Gardening program aims to feed hungry
A group of Portland State University students is working to reduce hunger in Northeast Portland.
The community development undergraduates, as part of required fieldwork, teamed up with Central Northeast Neighbors to create a web page to link would-be gardeners with gardens and fresh produce.
"We have this opportunity to reach out, to make healthy food affordable for all of our neighbors," said Sandra Lefrancois, a Central Northeast Neighbors community program director.
The project -- Root Access: Cultivating Assets in Central Northeast Neighborhoods -- resulted in GardenNet at cnncoalition.org. It shows the locations of existing and proposed community gardens; food drop-off sites; and where residents are sharing yards for producing food. It also has links to garden resources and a forum.
The project was the first hands-on consulting work PSU student Laura Ellen Simmons has ever done.
"I learned a lot about coming to consensus within a group and with an organization," she said. "It was a great learning experience that you just don't get from the books."
Central Northeast Neighborhoods will continue to update the map and will hold a tour of featured gardens this summer. A planning meeting for the tour will be held June 24 at 6:30 p.m. at the organization's offices, 4415 N.E. 87th Ave.
--Anne Laufe, Special to the Oregonian
PSU students help plan park's future
Four Portland State University graduate students are helping design plans for Willamette Park the old-fashioned way: by talking with people.

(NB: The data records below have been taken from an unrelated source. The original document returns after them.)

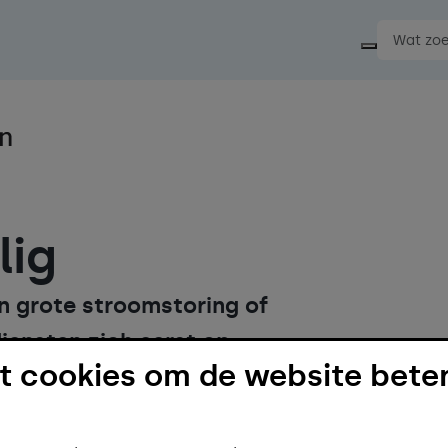
Start ee
lig
en grote stroomstoring of
iensten zich eerst op
 cookies om de website beter
Zorg daarom dat je zelf minstens 72
t eten, drinken, warmte en licht. Zo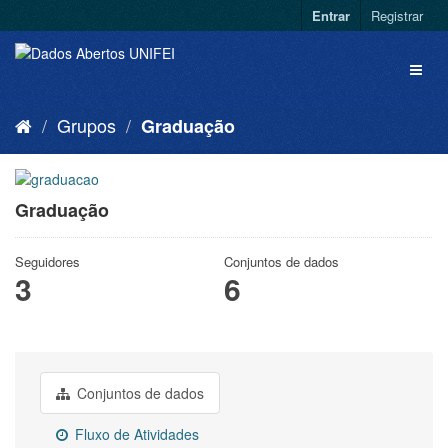
Entrar
Registrar
Grupos
Graduação
Graduação
Seguidores
Conjuntos de dados
3
6
Conjuntos de dados
Fluxo de Atividades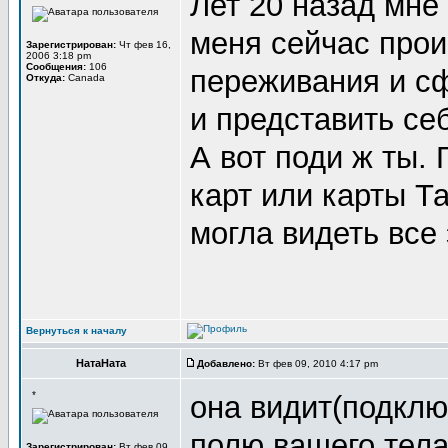
Лет 20 назад мне 
меня сейчас прои
Зарегистрирован:
Чт фев 16,
2006 3:18 pm
Сообщения:
106
переживания и сф
Откуда:
Canada
и представить себ
А вот поди ж ты.
карт или карты Т
могла видеть все 
Вернуться к началу
НатаНата
Добавлено:
Вт фев 09, 2010 4:17 pm
*
она видит(подкл
полю вашего тел
Зарегистрирован:
Вт фев 09,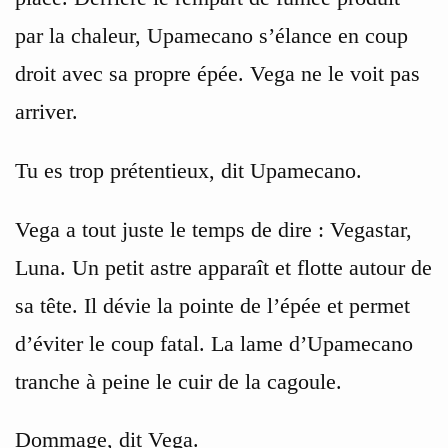
par la chaleur, Upamecano s’élance en coup
droit avec sa propre épée. Vega ne le voit pas
arriver.
Tu es trop prétentieux, dit Upamecano.
Vega a tout juste le temps de dire : Vegastar,
Luna. Un petit astre apparaît et flotte autour de
sa tête. Il dévie la pointe de l’épée et permet
d’éviter le coup fatal. La lame d’Upamecano
tranche à peine le cuir de la cagoule.
Dommage, dit Vega.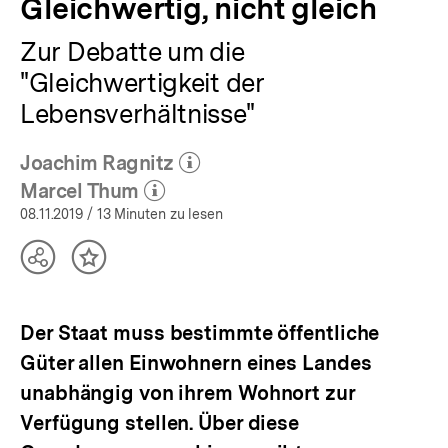
Gleichwertig, nicht gleich
Zur Debatte um die
"Gleichwertigkeit der
Lebensverhältnisse"
Joachim Ragnitz
(Mehr zum Autor)
öffnen
Marcel Thum
(Mehr zum Autor)
öffnen
08.11.2019
/ 13 Minuten zu lesen
Teilen
Inhalt
Optionen
merken
anzeigen
Der Staat muss bestimmte öffentliche
Güter allen Einwohnern eines Landes
unabhängig von ihrem Wohnort zur
Verfügung stellen. Über diese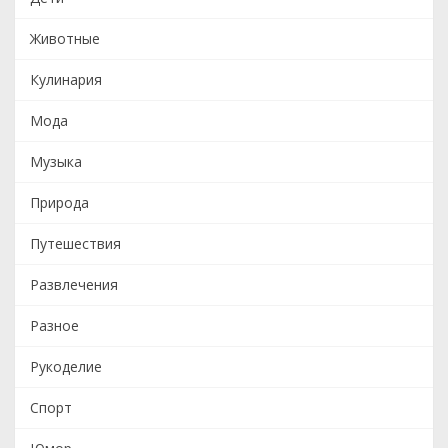
Животные
Кулинария
Мода
Музыка
Природа
Путешествия
Развлечения
Разное
Рукоделие
Спорт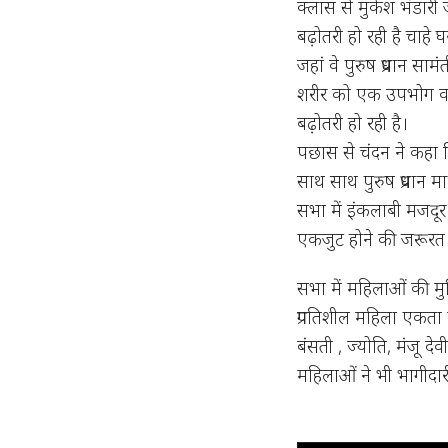
क्लास से मुकेश भंडारी
बढ़ोतरी हो रही है चाहे 
जहां वे पुरुष प्रधान स
शरीर को एक उपभोग वस्
बढ़ोतरी हो रही है।
पछास से चंदन ने कहा 
साथ साथ पुरुष प्रधान 
सभा में इंकलाबी मजदू
एकजुट होने की जरूरत 
सभा में महिलाओं की मुक्
प्रगतिशील महिला एकता के
बंसती , ज्योति, मंजू द
महिलाओं ने भी भागीदार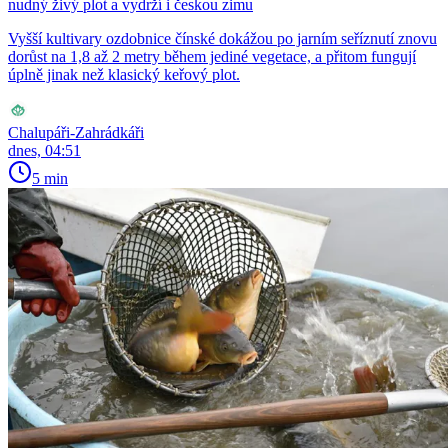
nudný živý plot a vydrží i českou zimu
Vyšší kultivary ozdobnice čínské dokážou po jarním seříznutí znovu
dorůst na 1,8 až 2 metry během jediné vegetace, a přitom fungují
úplně jinak než klasický keřový plot.
Chalupáři-Zahrádkáři
dnes, 04:51
5 min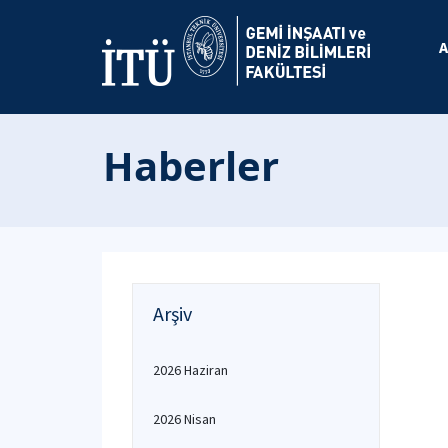
A
Haberler
Arşiv
2026 Haziran
2026 Nisan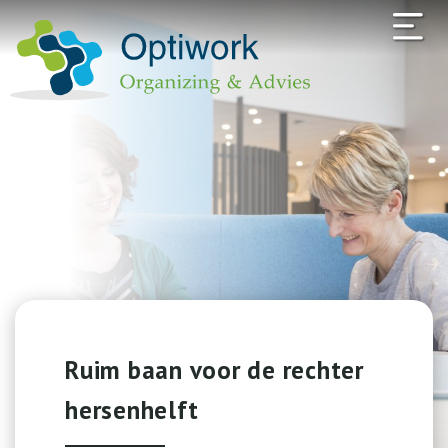
Ruim baan voor de rechter
hersenhelft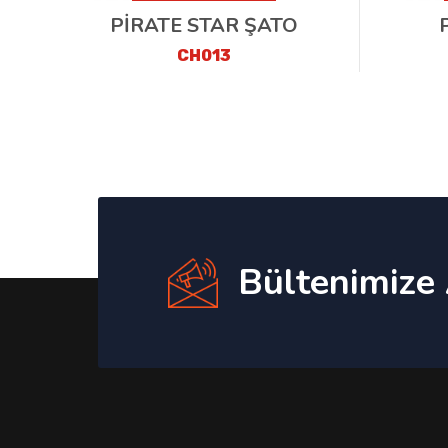
PİRATE STAR ŞATO
CH013
Bültenimize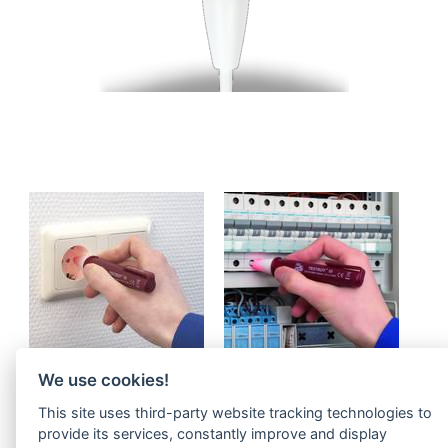
We use cookies!
Zu den
Downloads
!
This site uses third-party website tracking technologies to
provide its services, constantly improve and display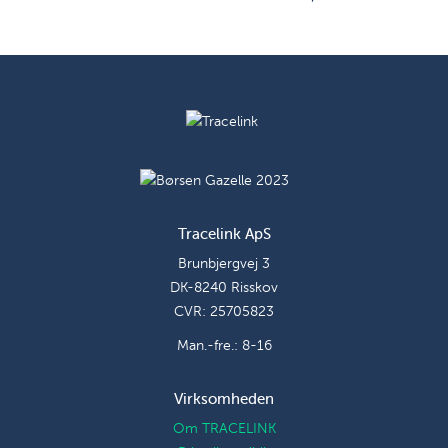
Tracelink ApS
Brunbjergvej 3
DK-8240 Risskov
CVR: 25705823
Man.-fre.: 8-16
Virksomheden
Om TRACELINK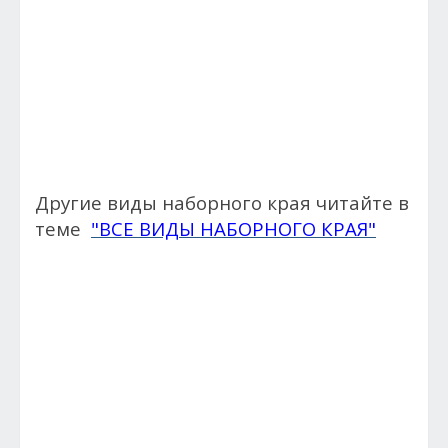
Другие виды наборного края читайте в
теме
"ВСЕ ВИДЫ НАБОРНОГО КРАЯ"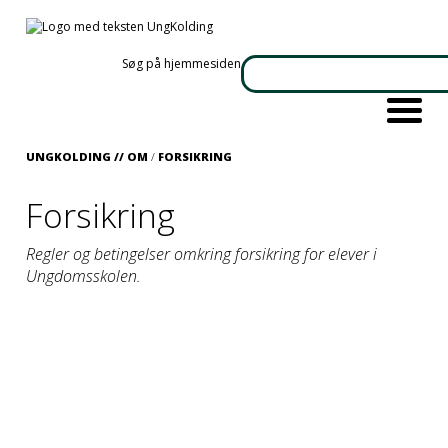
Søg på hjemmesiden
UNGKOLDING //
OM
/
FORSIKRING
Forsikring
Regler og betingelser omkring forsikring for elever i
Ungdomsskolen.
UngKolding (og Kolding Kommune) har ikke en
ulykkesforsikring, der dækker dit barn i forbindelse med
aktiviteter i ungdomsskolen.
UngKolding (og Kolding Kommune) har heller ikke en
forsikring, der dækker tyveri af din cykel, knallert,
mobiltelefon eller tøj og ting der medbringes til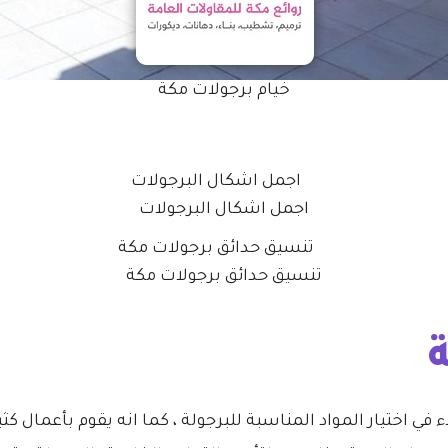
خيام برجولات مكة
اجمل اشكال البرجولات
تنسيق حدائق برجولات مكة
ي اختيار المواد المناسبة للبرجولة ، كما انه يقوم بأعمال كثي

On a drizzly Sunday in May, students from the masters of urban and regional planning program talked with dozens of boaters, joggers, dog walkers and others to help the Portland Bureau of Parks & Recreation eventually create a master plan for the 27-acre park.
"For the short term, people told us that they would like better signage and easier bike and pedestrian access to the river," student Maren Murphy said. "Overall, they want to find a way to maintain recreational uses while dealing with sustainability issues like bird habitat and salmon spawning restoration."
Problems such as crowding and occasional shouting matches have cropped up during summers at the park, which is along the Willamette River in Southwest Portland. City planners want to address such issues.
The students -- from as far as Florida and Canada -- are bringing a fresh perspective and energy, park officials said. The students, who are required to tackle a project for their master's degree, dubbed themselves the Quercus Planning Group, using the Latin word for oak tree.
"It's been fun working with real clients," Murphy said. "I'd like to see how our study is put into action."
Brian Aptekar, a Parks Bureau coordinator, praised the students' efforts and said their field work and assessment will be valuable.
"They've even dug up some interesting history about the park," he said. "Several of their quick fixes are ones that we can look into right away."
The students' assessment results will be posted June 9 at quercusplanning.wordpress.com.